EXCERPT
Bats also have a mutation in a protein called STING, or stimulator of interferon genes, that makes them less effective in activating the synthesis of interferons.^[7] Bats may also shed viruses at a higher rate,^[8] meaning viruses leave their body faster, which is good for the bat but not so good for everyone else.

There are many other wonderful and exciting viruses in bats just waiting to infect humans. For example, the Hendra virus in Australia and Nipah virus in Malaysia, which use horses and pigs, respectively as intermediate hosts,^[11] are both transmitted by bats. MERS was transmitted from bats to camels before infecting humans, and bats carry novel forms of hepatitis C and pegiviruses (which are related to GB virus C, the so-called “good boy” virus).

Bats are practically immune to Hendra and Nipah. Why? One theory is that bats can harbor the viruses in their intestines, lungs, or spleen while remaining uninfected. Or maybe the virus might become latent, which means it's incorporated into the bats' own DNA where it lies dormant until an environmental stress^[9] causes it to reactivate. This is known to happen with γ-herpesvirus, where antibodies drive the virus into latency during hibernation.^[10]

At the moment there are more questions than answers. That's something that will change only slowly because most animal care centers aren't set up to work with bats. Even fewer have the hideously expensive BSL-4 level facilities that are needed to handle pathogenic viruses. And no one wants to be blamed for accidentally releasing a virus, as has happened with Marburg and SARS.

RECORD EXCERPTS
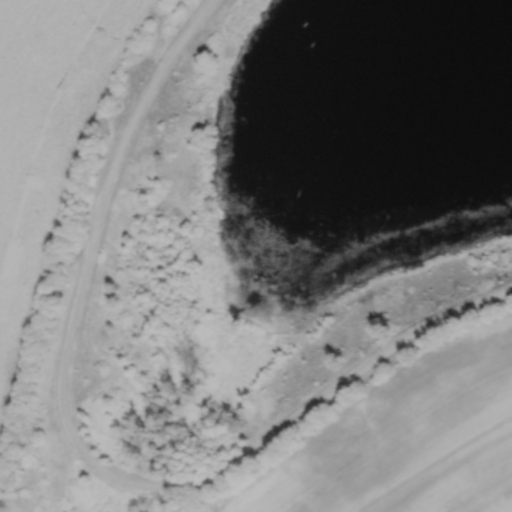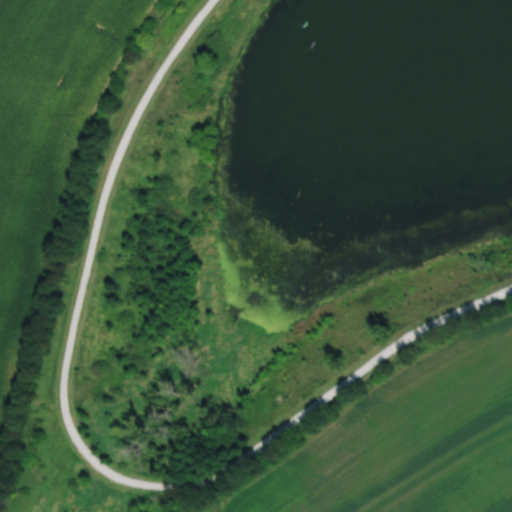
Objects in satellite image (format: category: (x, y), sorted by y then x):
crop: (47, 140)
park: (238, 217)
crop: (407, 440)
road: (84, 453)
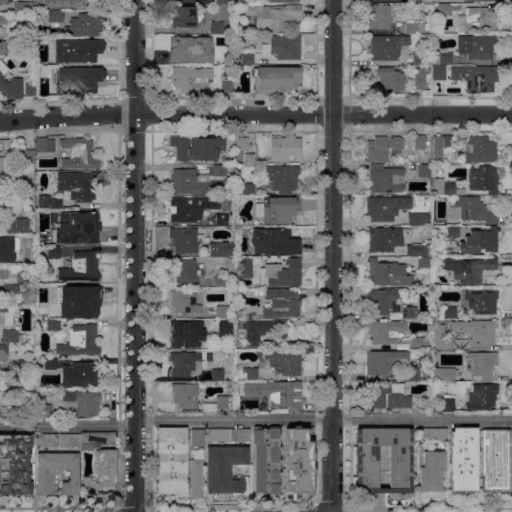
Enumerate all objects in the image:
building: (42, 0)
building: (197, 0)
building: (378, 0)
building: (478, 0)
building: (221, 1)
building: (281, 1)
building: (414, 1)
building: (480, 1)
building: (2, 2)
building: (3, 2)
building: (84, 3)
building: (23, 8)
building: (443, 9)
building: (54, 15)
building: (55, 16)
building: (270, 16)
building: (377, 16)
building: (181, 17)
building: (378, 17)
building: (183, 18)
building: (276, 18)
building: (476, 19)
building: (477, 21)
building: (81, 23)
building: (84, 25)
building: (217, 28)
building: (413, 28)
building: (426, 29)
building: (3, 36)
building: (2, 46)
building: (474, 46)
building: (282, 47)
building: (283, 47)
building: (385, 47)
building: (386, 47)
building: (476, 47)
building: (189, 49)
building: (190, 49)
building: (75, 50)
building: (76, 50)
building: (441, 58)
building: (247, 59)
building: (418, 59)
building: (439, 64)
building: (438, 73)
building: (474, 77)
building: (476, 78)
building: (76, 79)
building: (191, 79)
building: (191, 79)
building: (275, 79)
building: (419, 79)
building: (77, 80)
building: (276, 80)
building: (388, 80)
building: (390, 80)
building: (417, 81)
building: (226, 86)
building: (10, 88)
building: (10, 88)
building: (30, 90)
road: (255, 114)
building: (440, 140)
building: (418, 141)
building: (420, 142)
building: (241, 144)
building: (43, 146)
building: (44, 146)
building: (441, 146)
building: (196, 147)
building: (197, 147)
building: (285, 148)
building: (380, 148)
building: (381, 148)
building: (284, 149)
building: (479, 149)
building: (480, 149)
building: (77, 154)
building: (78, 154)
building: (26, 155)
building: (239, 156)
building: (28, 157)
building: (249, 158)
building: (0, 162)
building: (2, 162)
building: (219, 170)
building: (422, 170)
building: (424, 171)
building: (280, 178)
building: (384, 178)
building: (482, 178)
building: (280, 179)
building: (386, 179)
building: (484, 179)
building: (187, 182)
building: (188, 182)
building: (77, 186)
building: (78, 186)
building: (442, 187)
building: (446, 188)
building: (246, 189)
building: (50, 202)
building: (1, 203)
building: (384, 207)
building: (386, 207)
building: (189, 208)
building: (191, 208)
building: (277, 209)
building: (280, 209)
building: (469, 210)
building: (474, 210)
rooftop solar panel: (465, 214)
building: (222, 219)
building: (417, 219)
building: (418, 219)
building: (13, 225)
building: (16, 226)
building: (76, 227)
building: (75, 228)
building: (453, 232)
building: (382, 239)
building: (386, 239)
building: (182, 240)
building: (183, 240)
building: (273, 241)
building: (478, 241)
building: (480, 241)
building: (273, 242)
building: (7, 249)
building: (8, 249)
building: (220, 249)
building: (221, 249)
building: (419, 251)
building: (53, 253)
building: (419, 254)
road: (134, 255)
road: (332, 256)
building: (27, 259)
building: (423, 263)
building: (79, 267)
building: (81, 268)
building: (244, 268)
building: (467, 269)
building: (469, 269)
building: (183, 271)
building: (185, 271)
building: (4, 273)
building: (280, 273)
building: (283, 273)
building: (386, 273)
building: (2, 274)
building: (388, 274)
building: (220, 282)
building: (53, 288)
building: (11, 290)
building: (27, 300)
building: (382, 300)
building: (479, 300)
building: (481, 300)
building: (78, 301)
building: (183, 302)
building: (185, 302)
building: (381, 302)
building: (280, 303)
building: (281, 303)
building: (82, 304)
building: (3, 305)
building: (2, 309)
building: (407, 311)
building: (221, 312)
building: (409, 312)
building: (448, 312)
building: (449, 312)
building: (237, 315)
building: (395, 316)
building: (53, 325)
building: (223, 328)
building: (225, 329)
building: (255, 331)
building: (256, 331)
building: (383, 331)
building: (385, 331)
building: (477, 332)
building: (185, 334)
building: (186, 334)
building: (462, 334)
building: (8, 335)
building: (12, 337)
building: (442, 338)
building: (78, 341)
building: (80, 341)
building: (418, 343)
building: (3, 352)
building: (4, 354)
building: (283, 361)
building: (384, 361)
building: (285, 362)
building: (383, 362)
building: (480, 363)
building: (50, 364)
building: (184, 364)
building: (185, 364)
building: (482, 364)
building: (25, 368)
building: (414, 373)
building: (443, 373)
building: (78, 374)
building: (83, 374)
building: (444, 374)
building: (219, 375)
building: (273, 391)
building: (275, 393)
building: (183, 396)
building: (185, 396)
building: (481, 396)
building: (387, 397)
building: (389, 397)
building: (438, 398)
building: (482, 398)
building: (220, 402)
building: (82, 404)
building: (446, 404)
building: (83, 405)
building: (216, 405)
building: (448, 405)
building: (43, 412)
road: (255, 419)
building: (431, 433)
building: (434, 434)
building: (227, 435)
building: (85, 438)
rooftop solar panel: (96, 438)
building: (196, 438)
building: (196, 439)
building: (46, 440)
building: (47, 440)
building: (70, 440)
building: (96, 440)
building: (420, 447)
building: (461, 459)
building: (264, 460)
building: (267, 460)
building: (294, 460)
building: (382, 460)
building: (462, 460)
building: (493, 460)
building: (170, 461)
building: (171, 461)
building: (297, 461)
building: (384, 461)
building: (494, 462)
building: (15, 464)
building: (15, 465)
building: (223, 469)
building: (225, 469)
building: (430, 470)
building: (431, 471)
building: (101, 472)
building: (56, 473)
building: (57, 473)
building: (195, 474)
building: (102, 475)
road: (427, 507)
road: (58, 508)
road: (229, 508)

APPLY WHAT YOU READ
1) Restate the bat virus excerpt from the words "At the moment" through the words "Marburg and SARS.", switching "animal care centers" to "research labs".
2) According to the bat virus excerpt, which animals did MERS pass from bats to before it infected humans?

SOLUTIONS BELOW
1)
At the moment there are more questions than answers. That's something that will change only slowly because most research labs aren't set up to work with bats. Even fewer have the hideously expensive BSL-4 level facilities that are needed to handle pathogenic viruses. And no one wants to be blamed for accidentally releasing a virus, as has happened with Marburg and SARS.

2) Camels.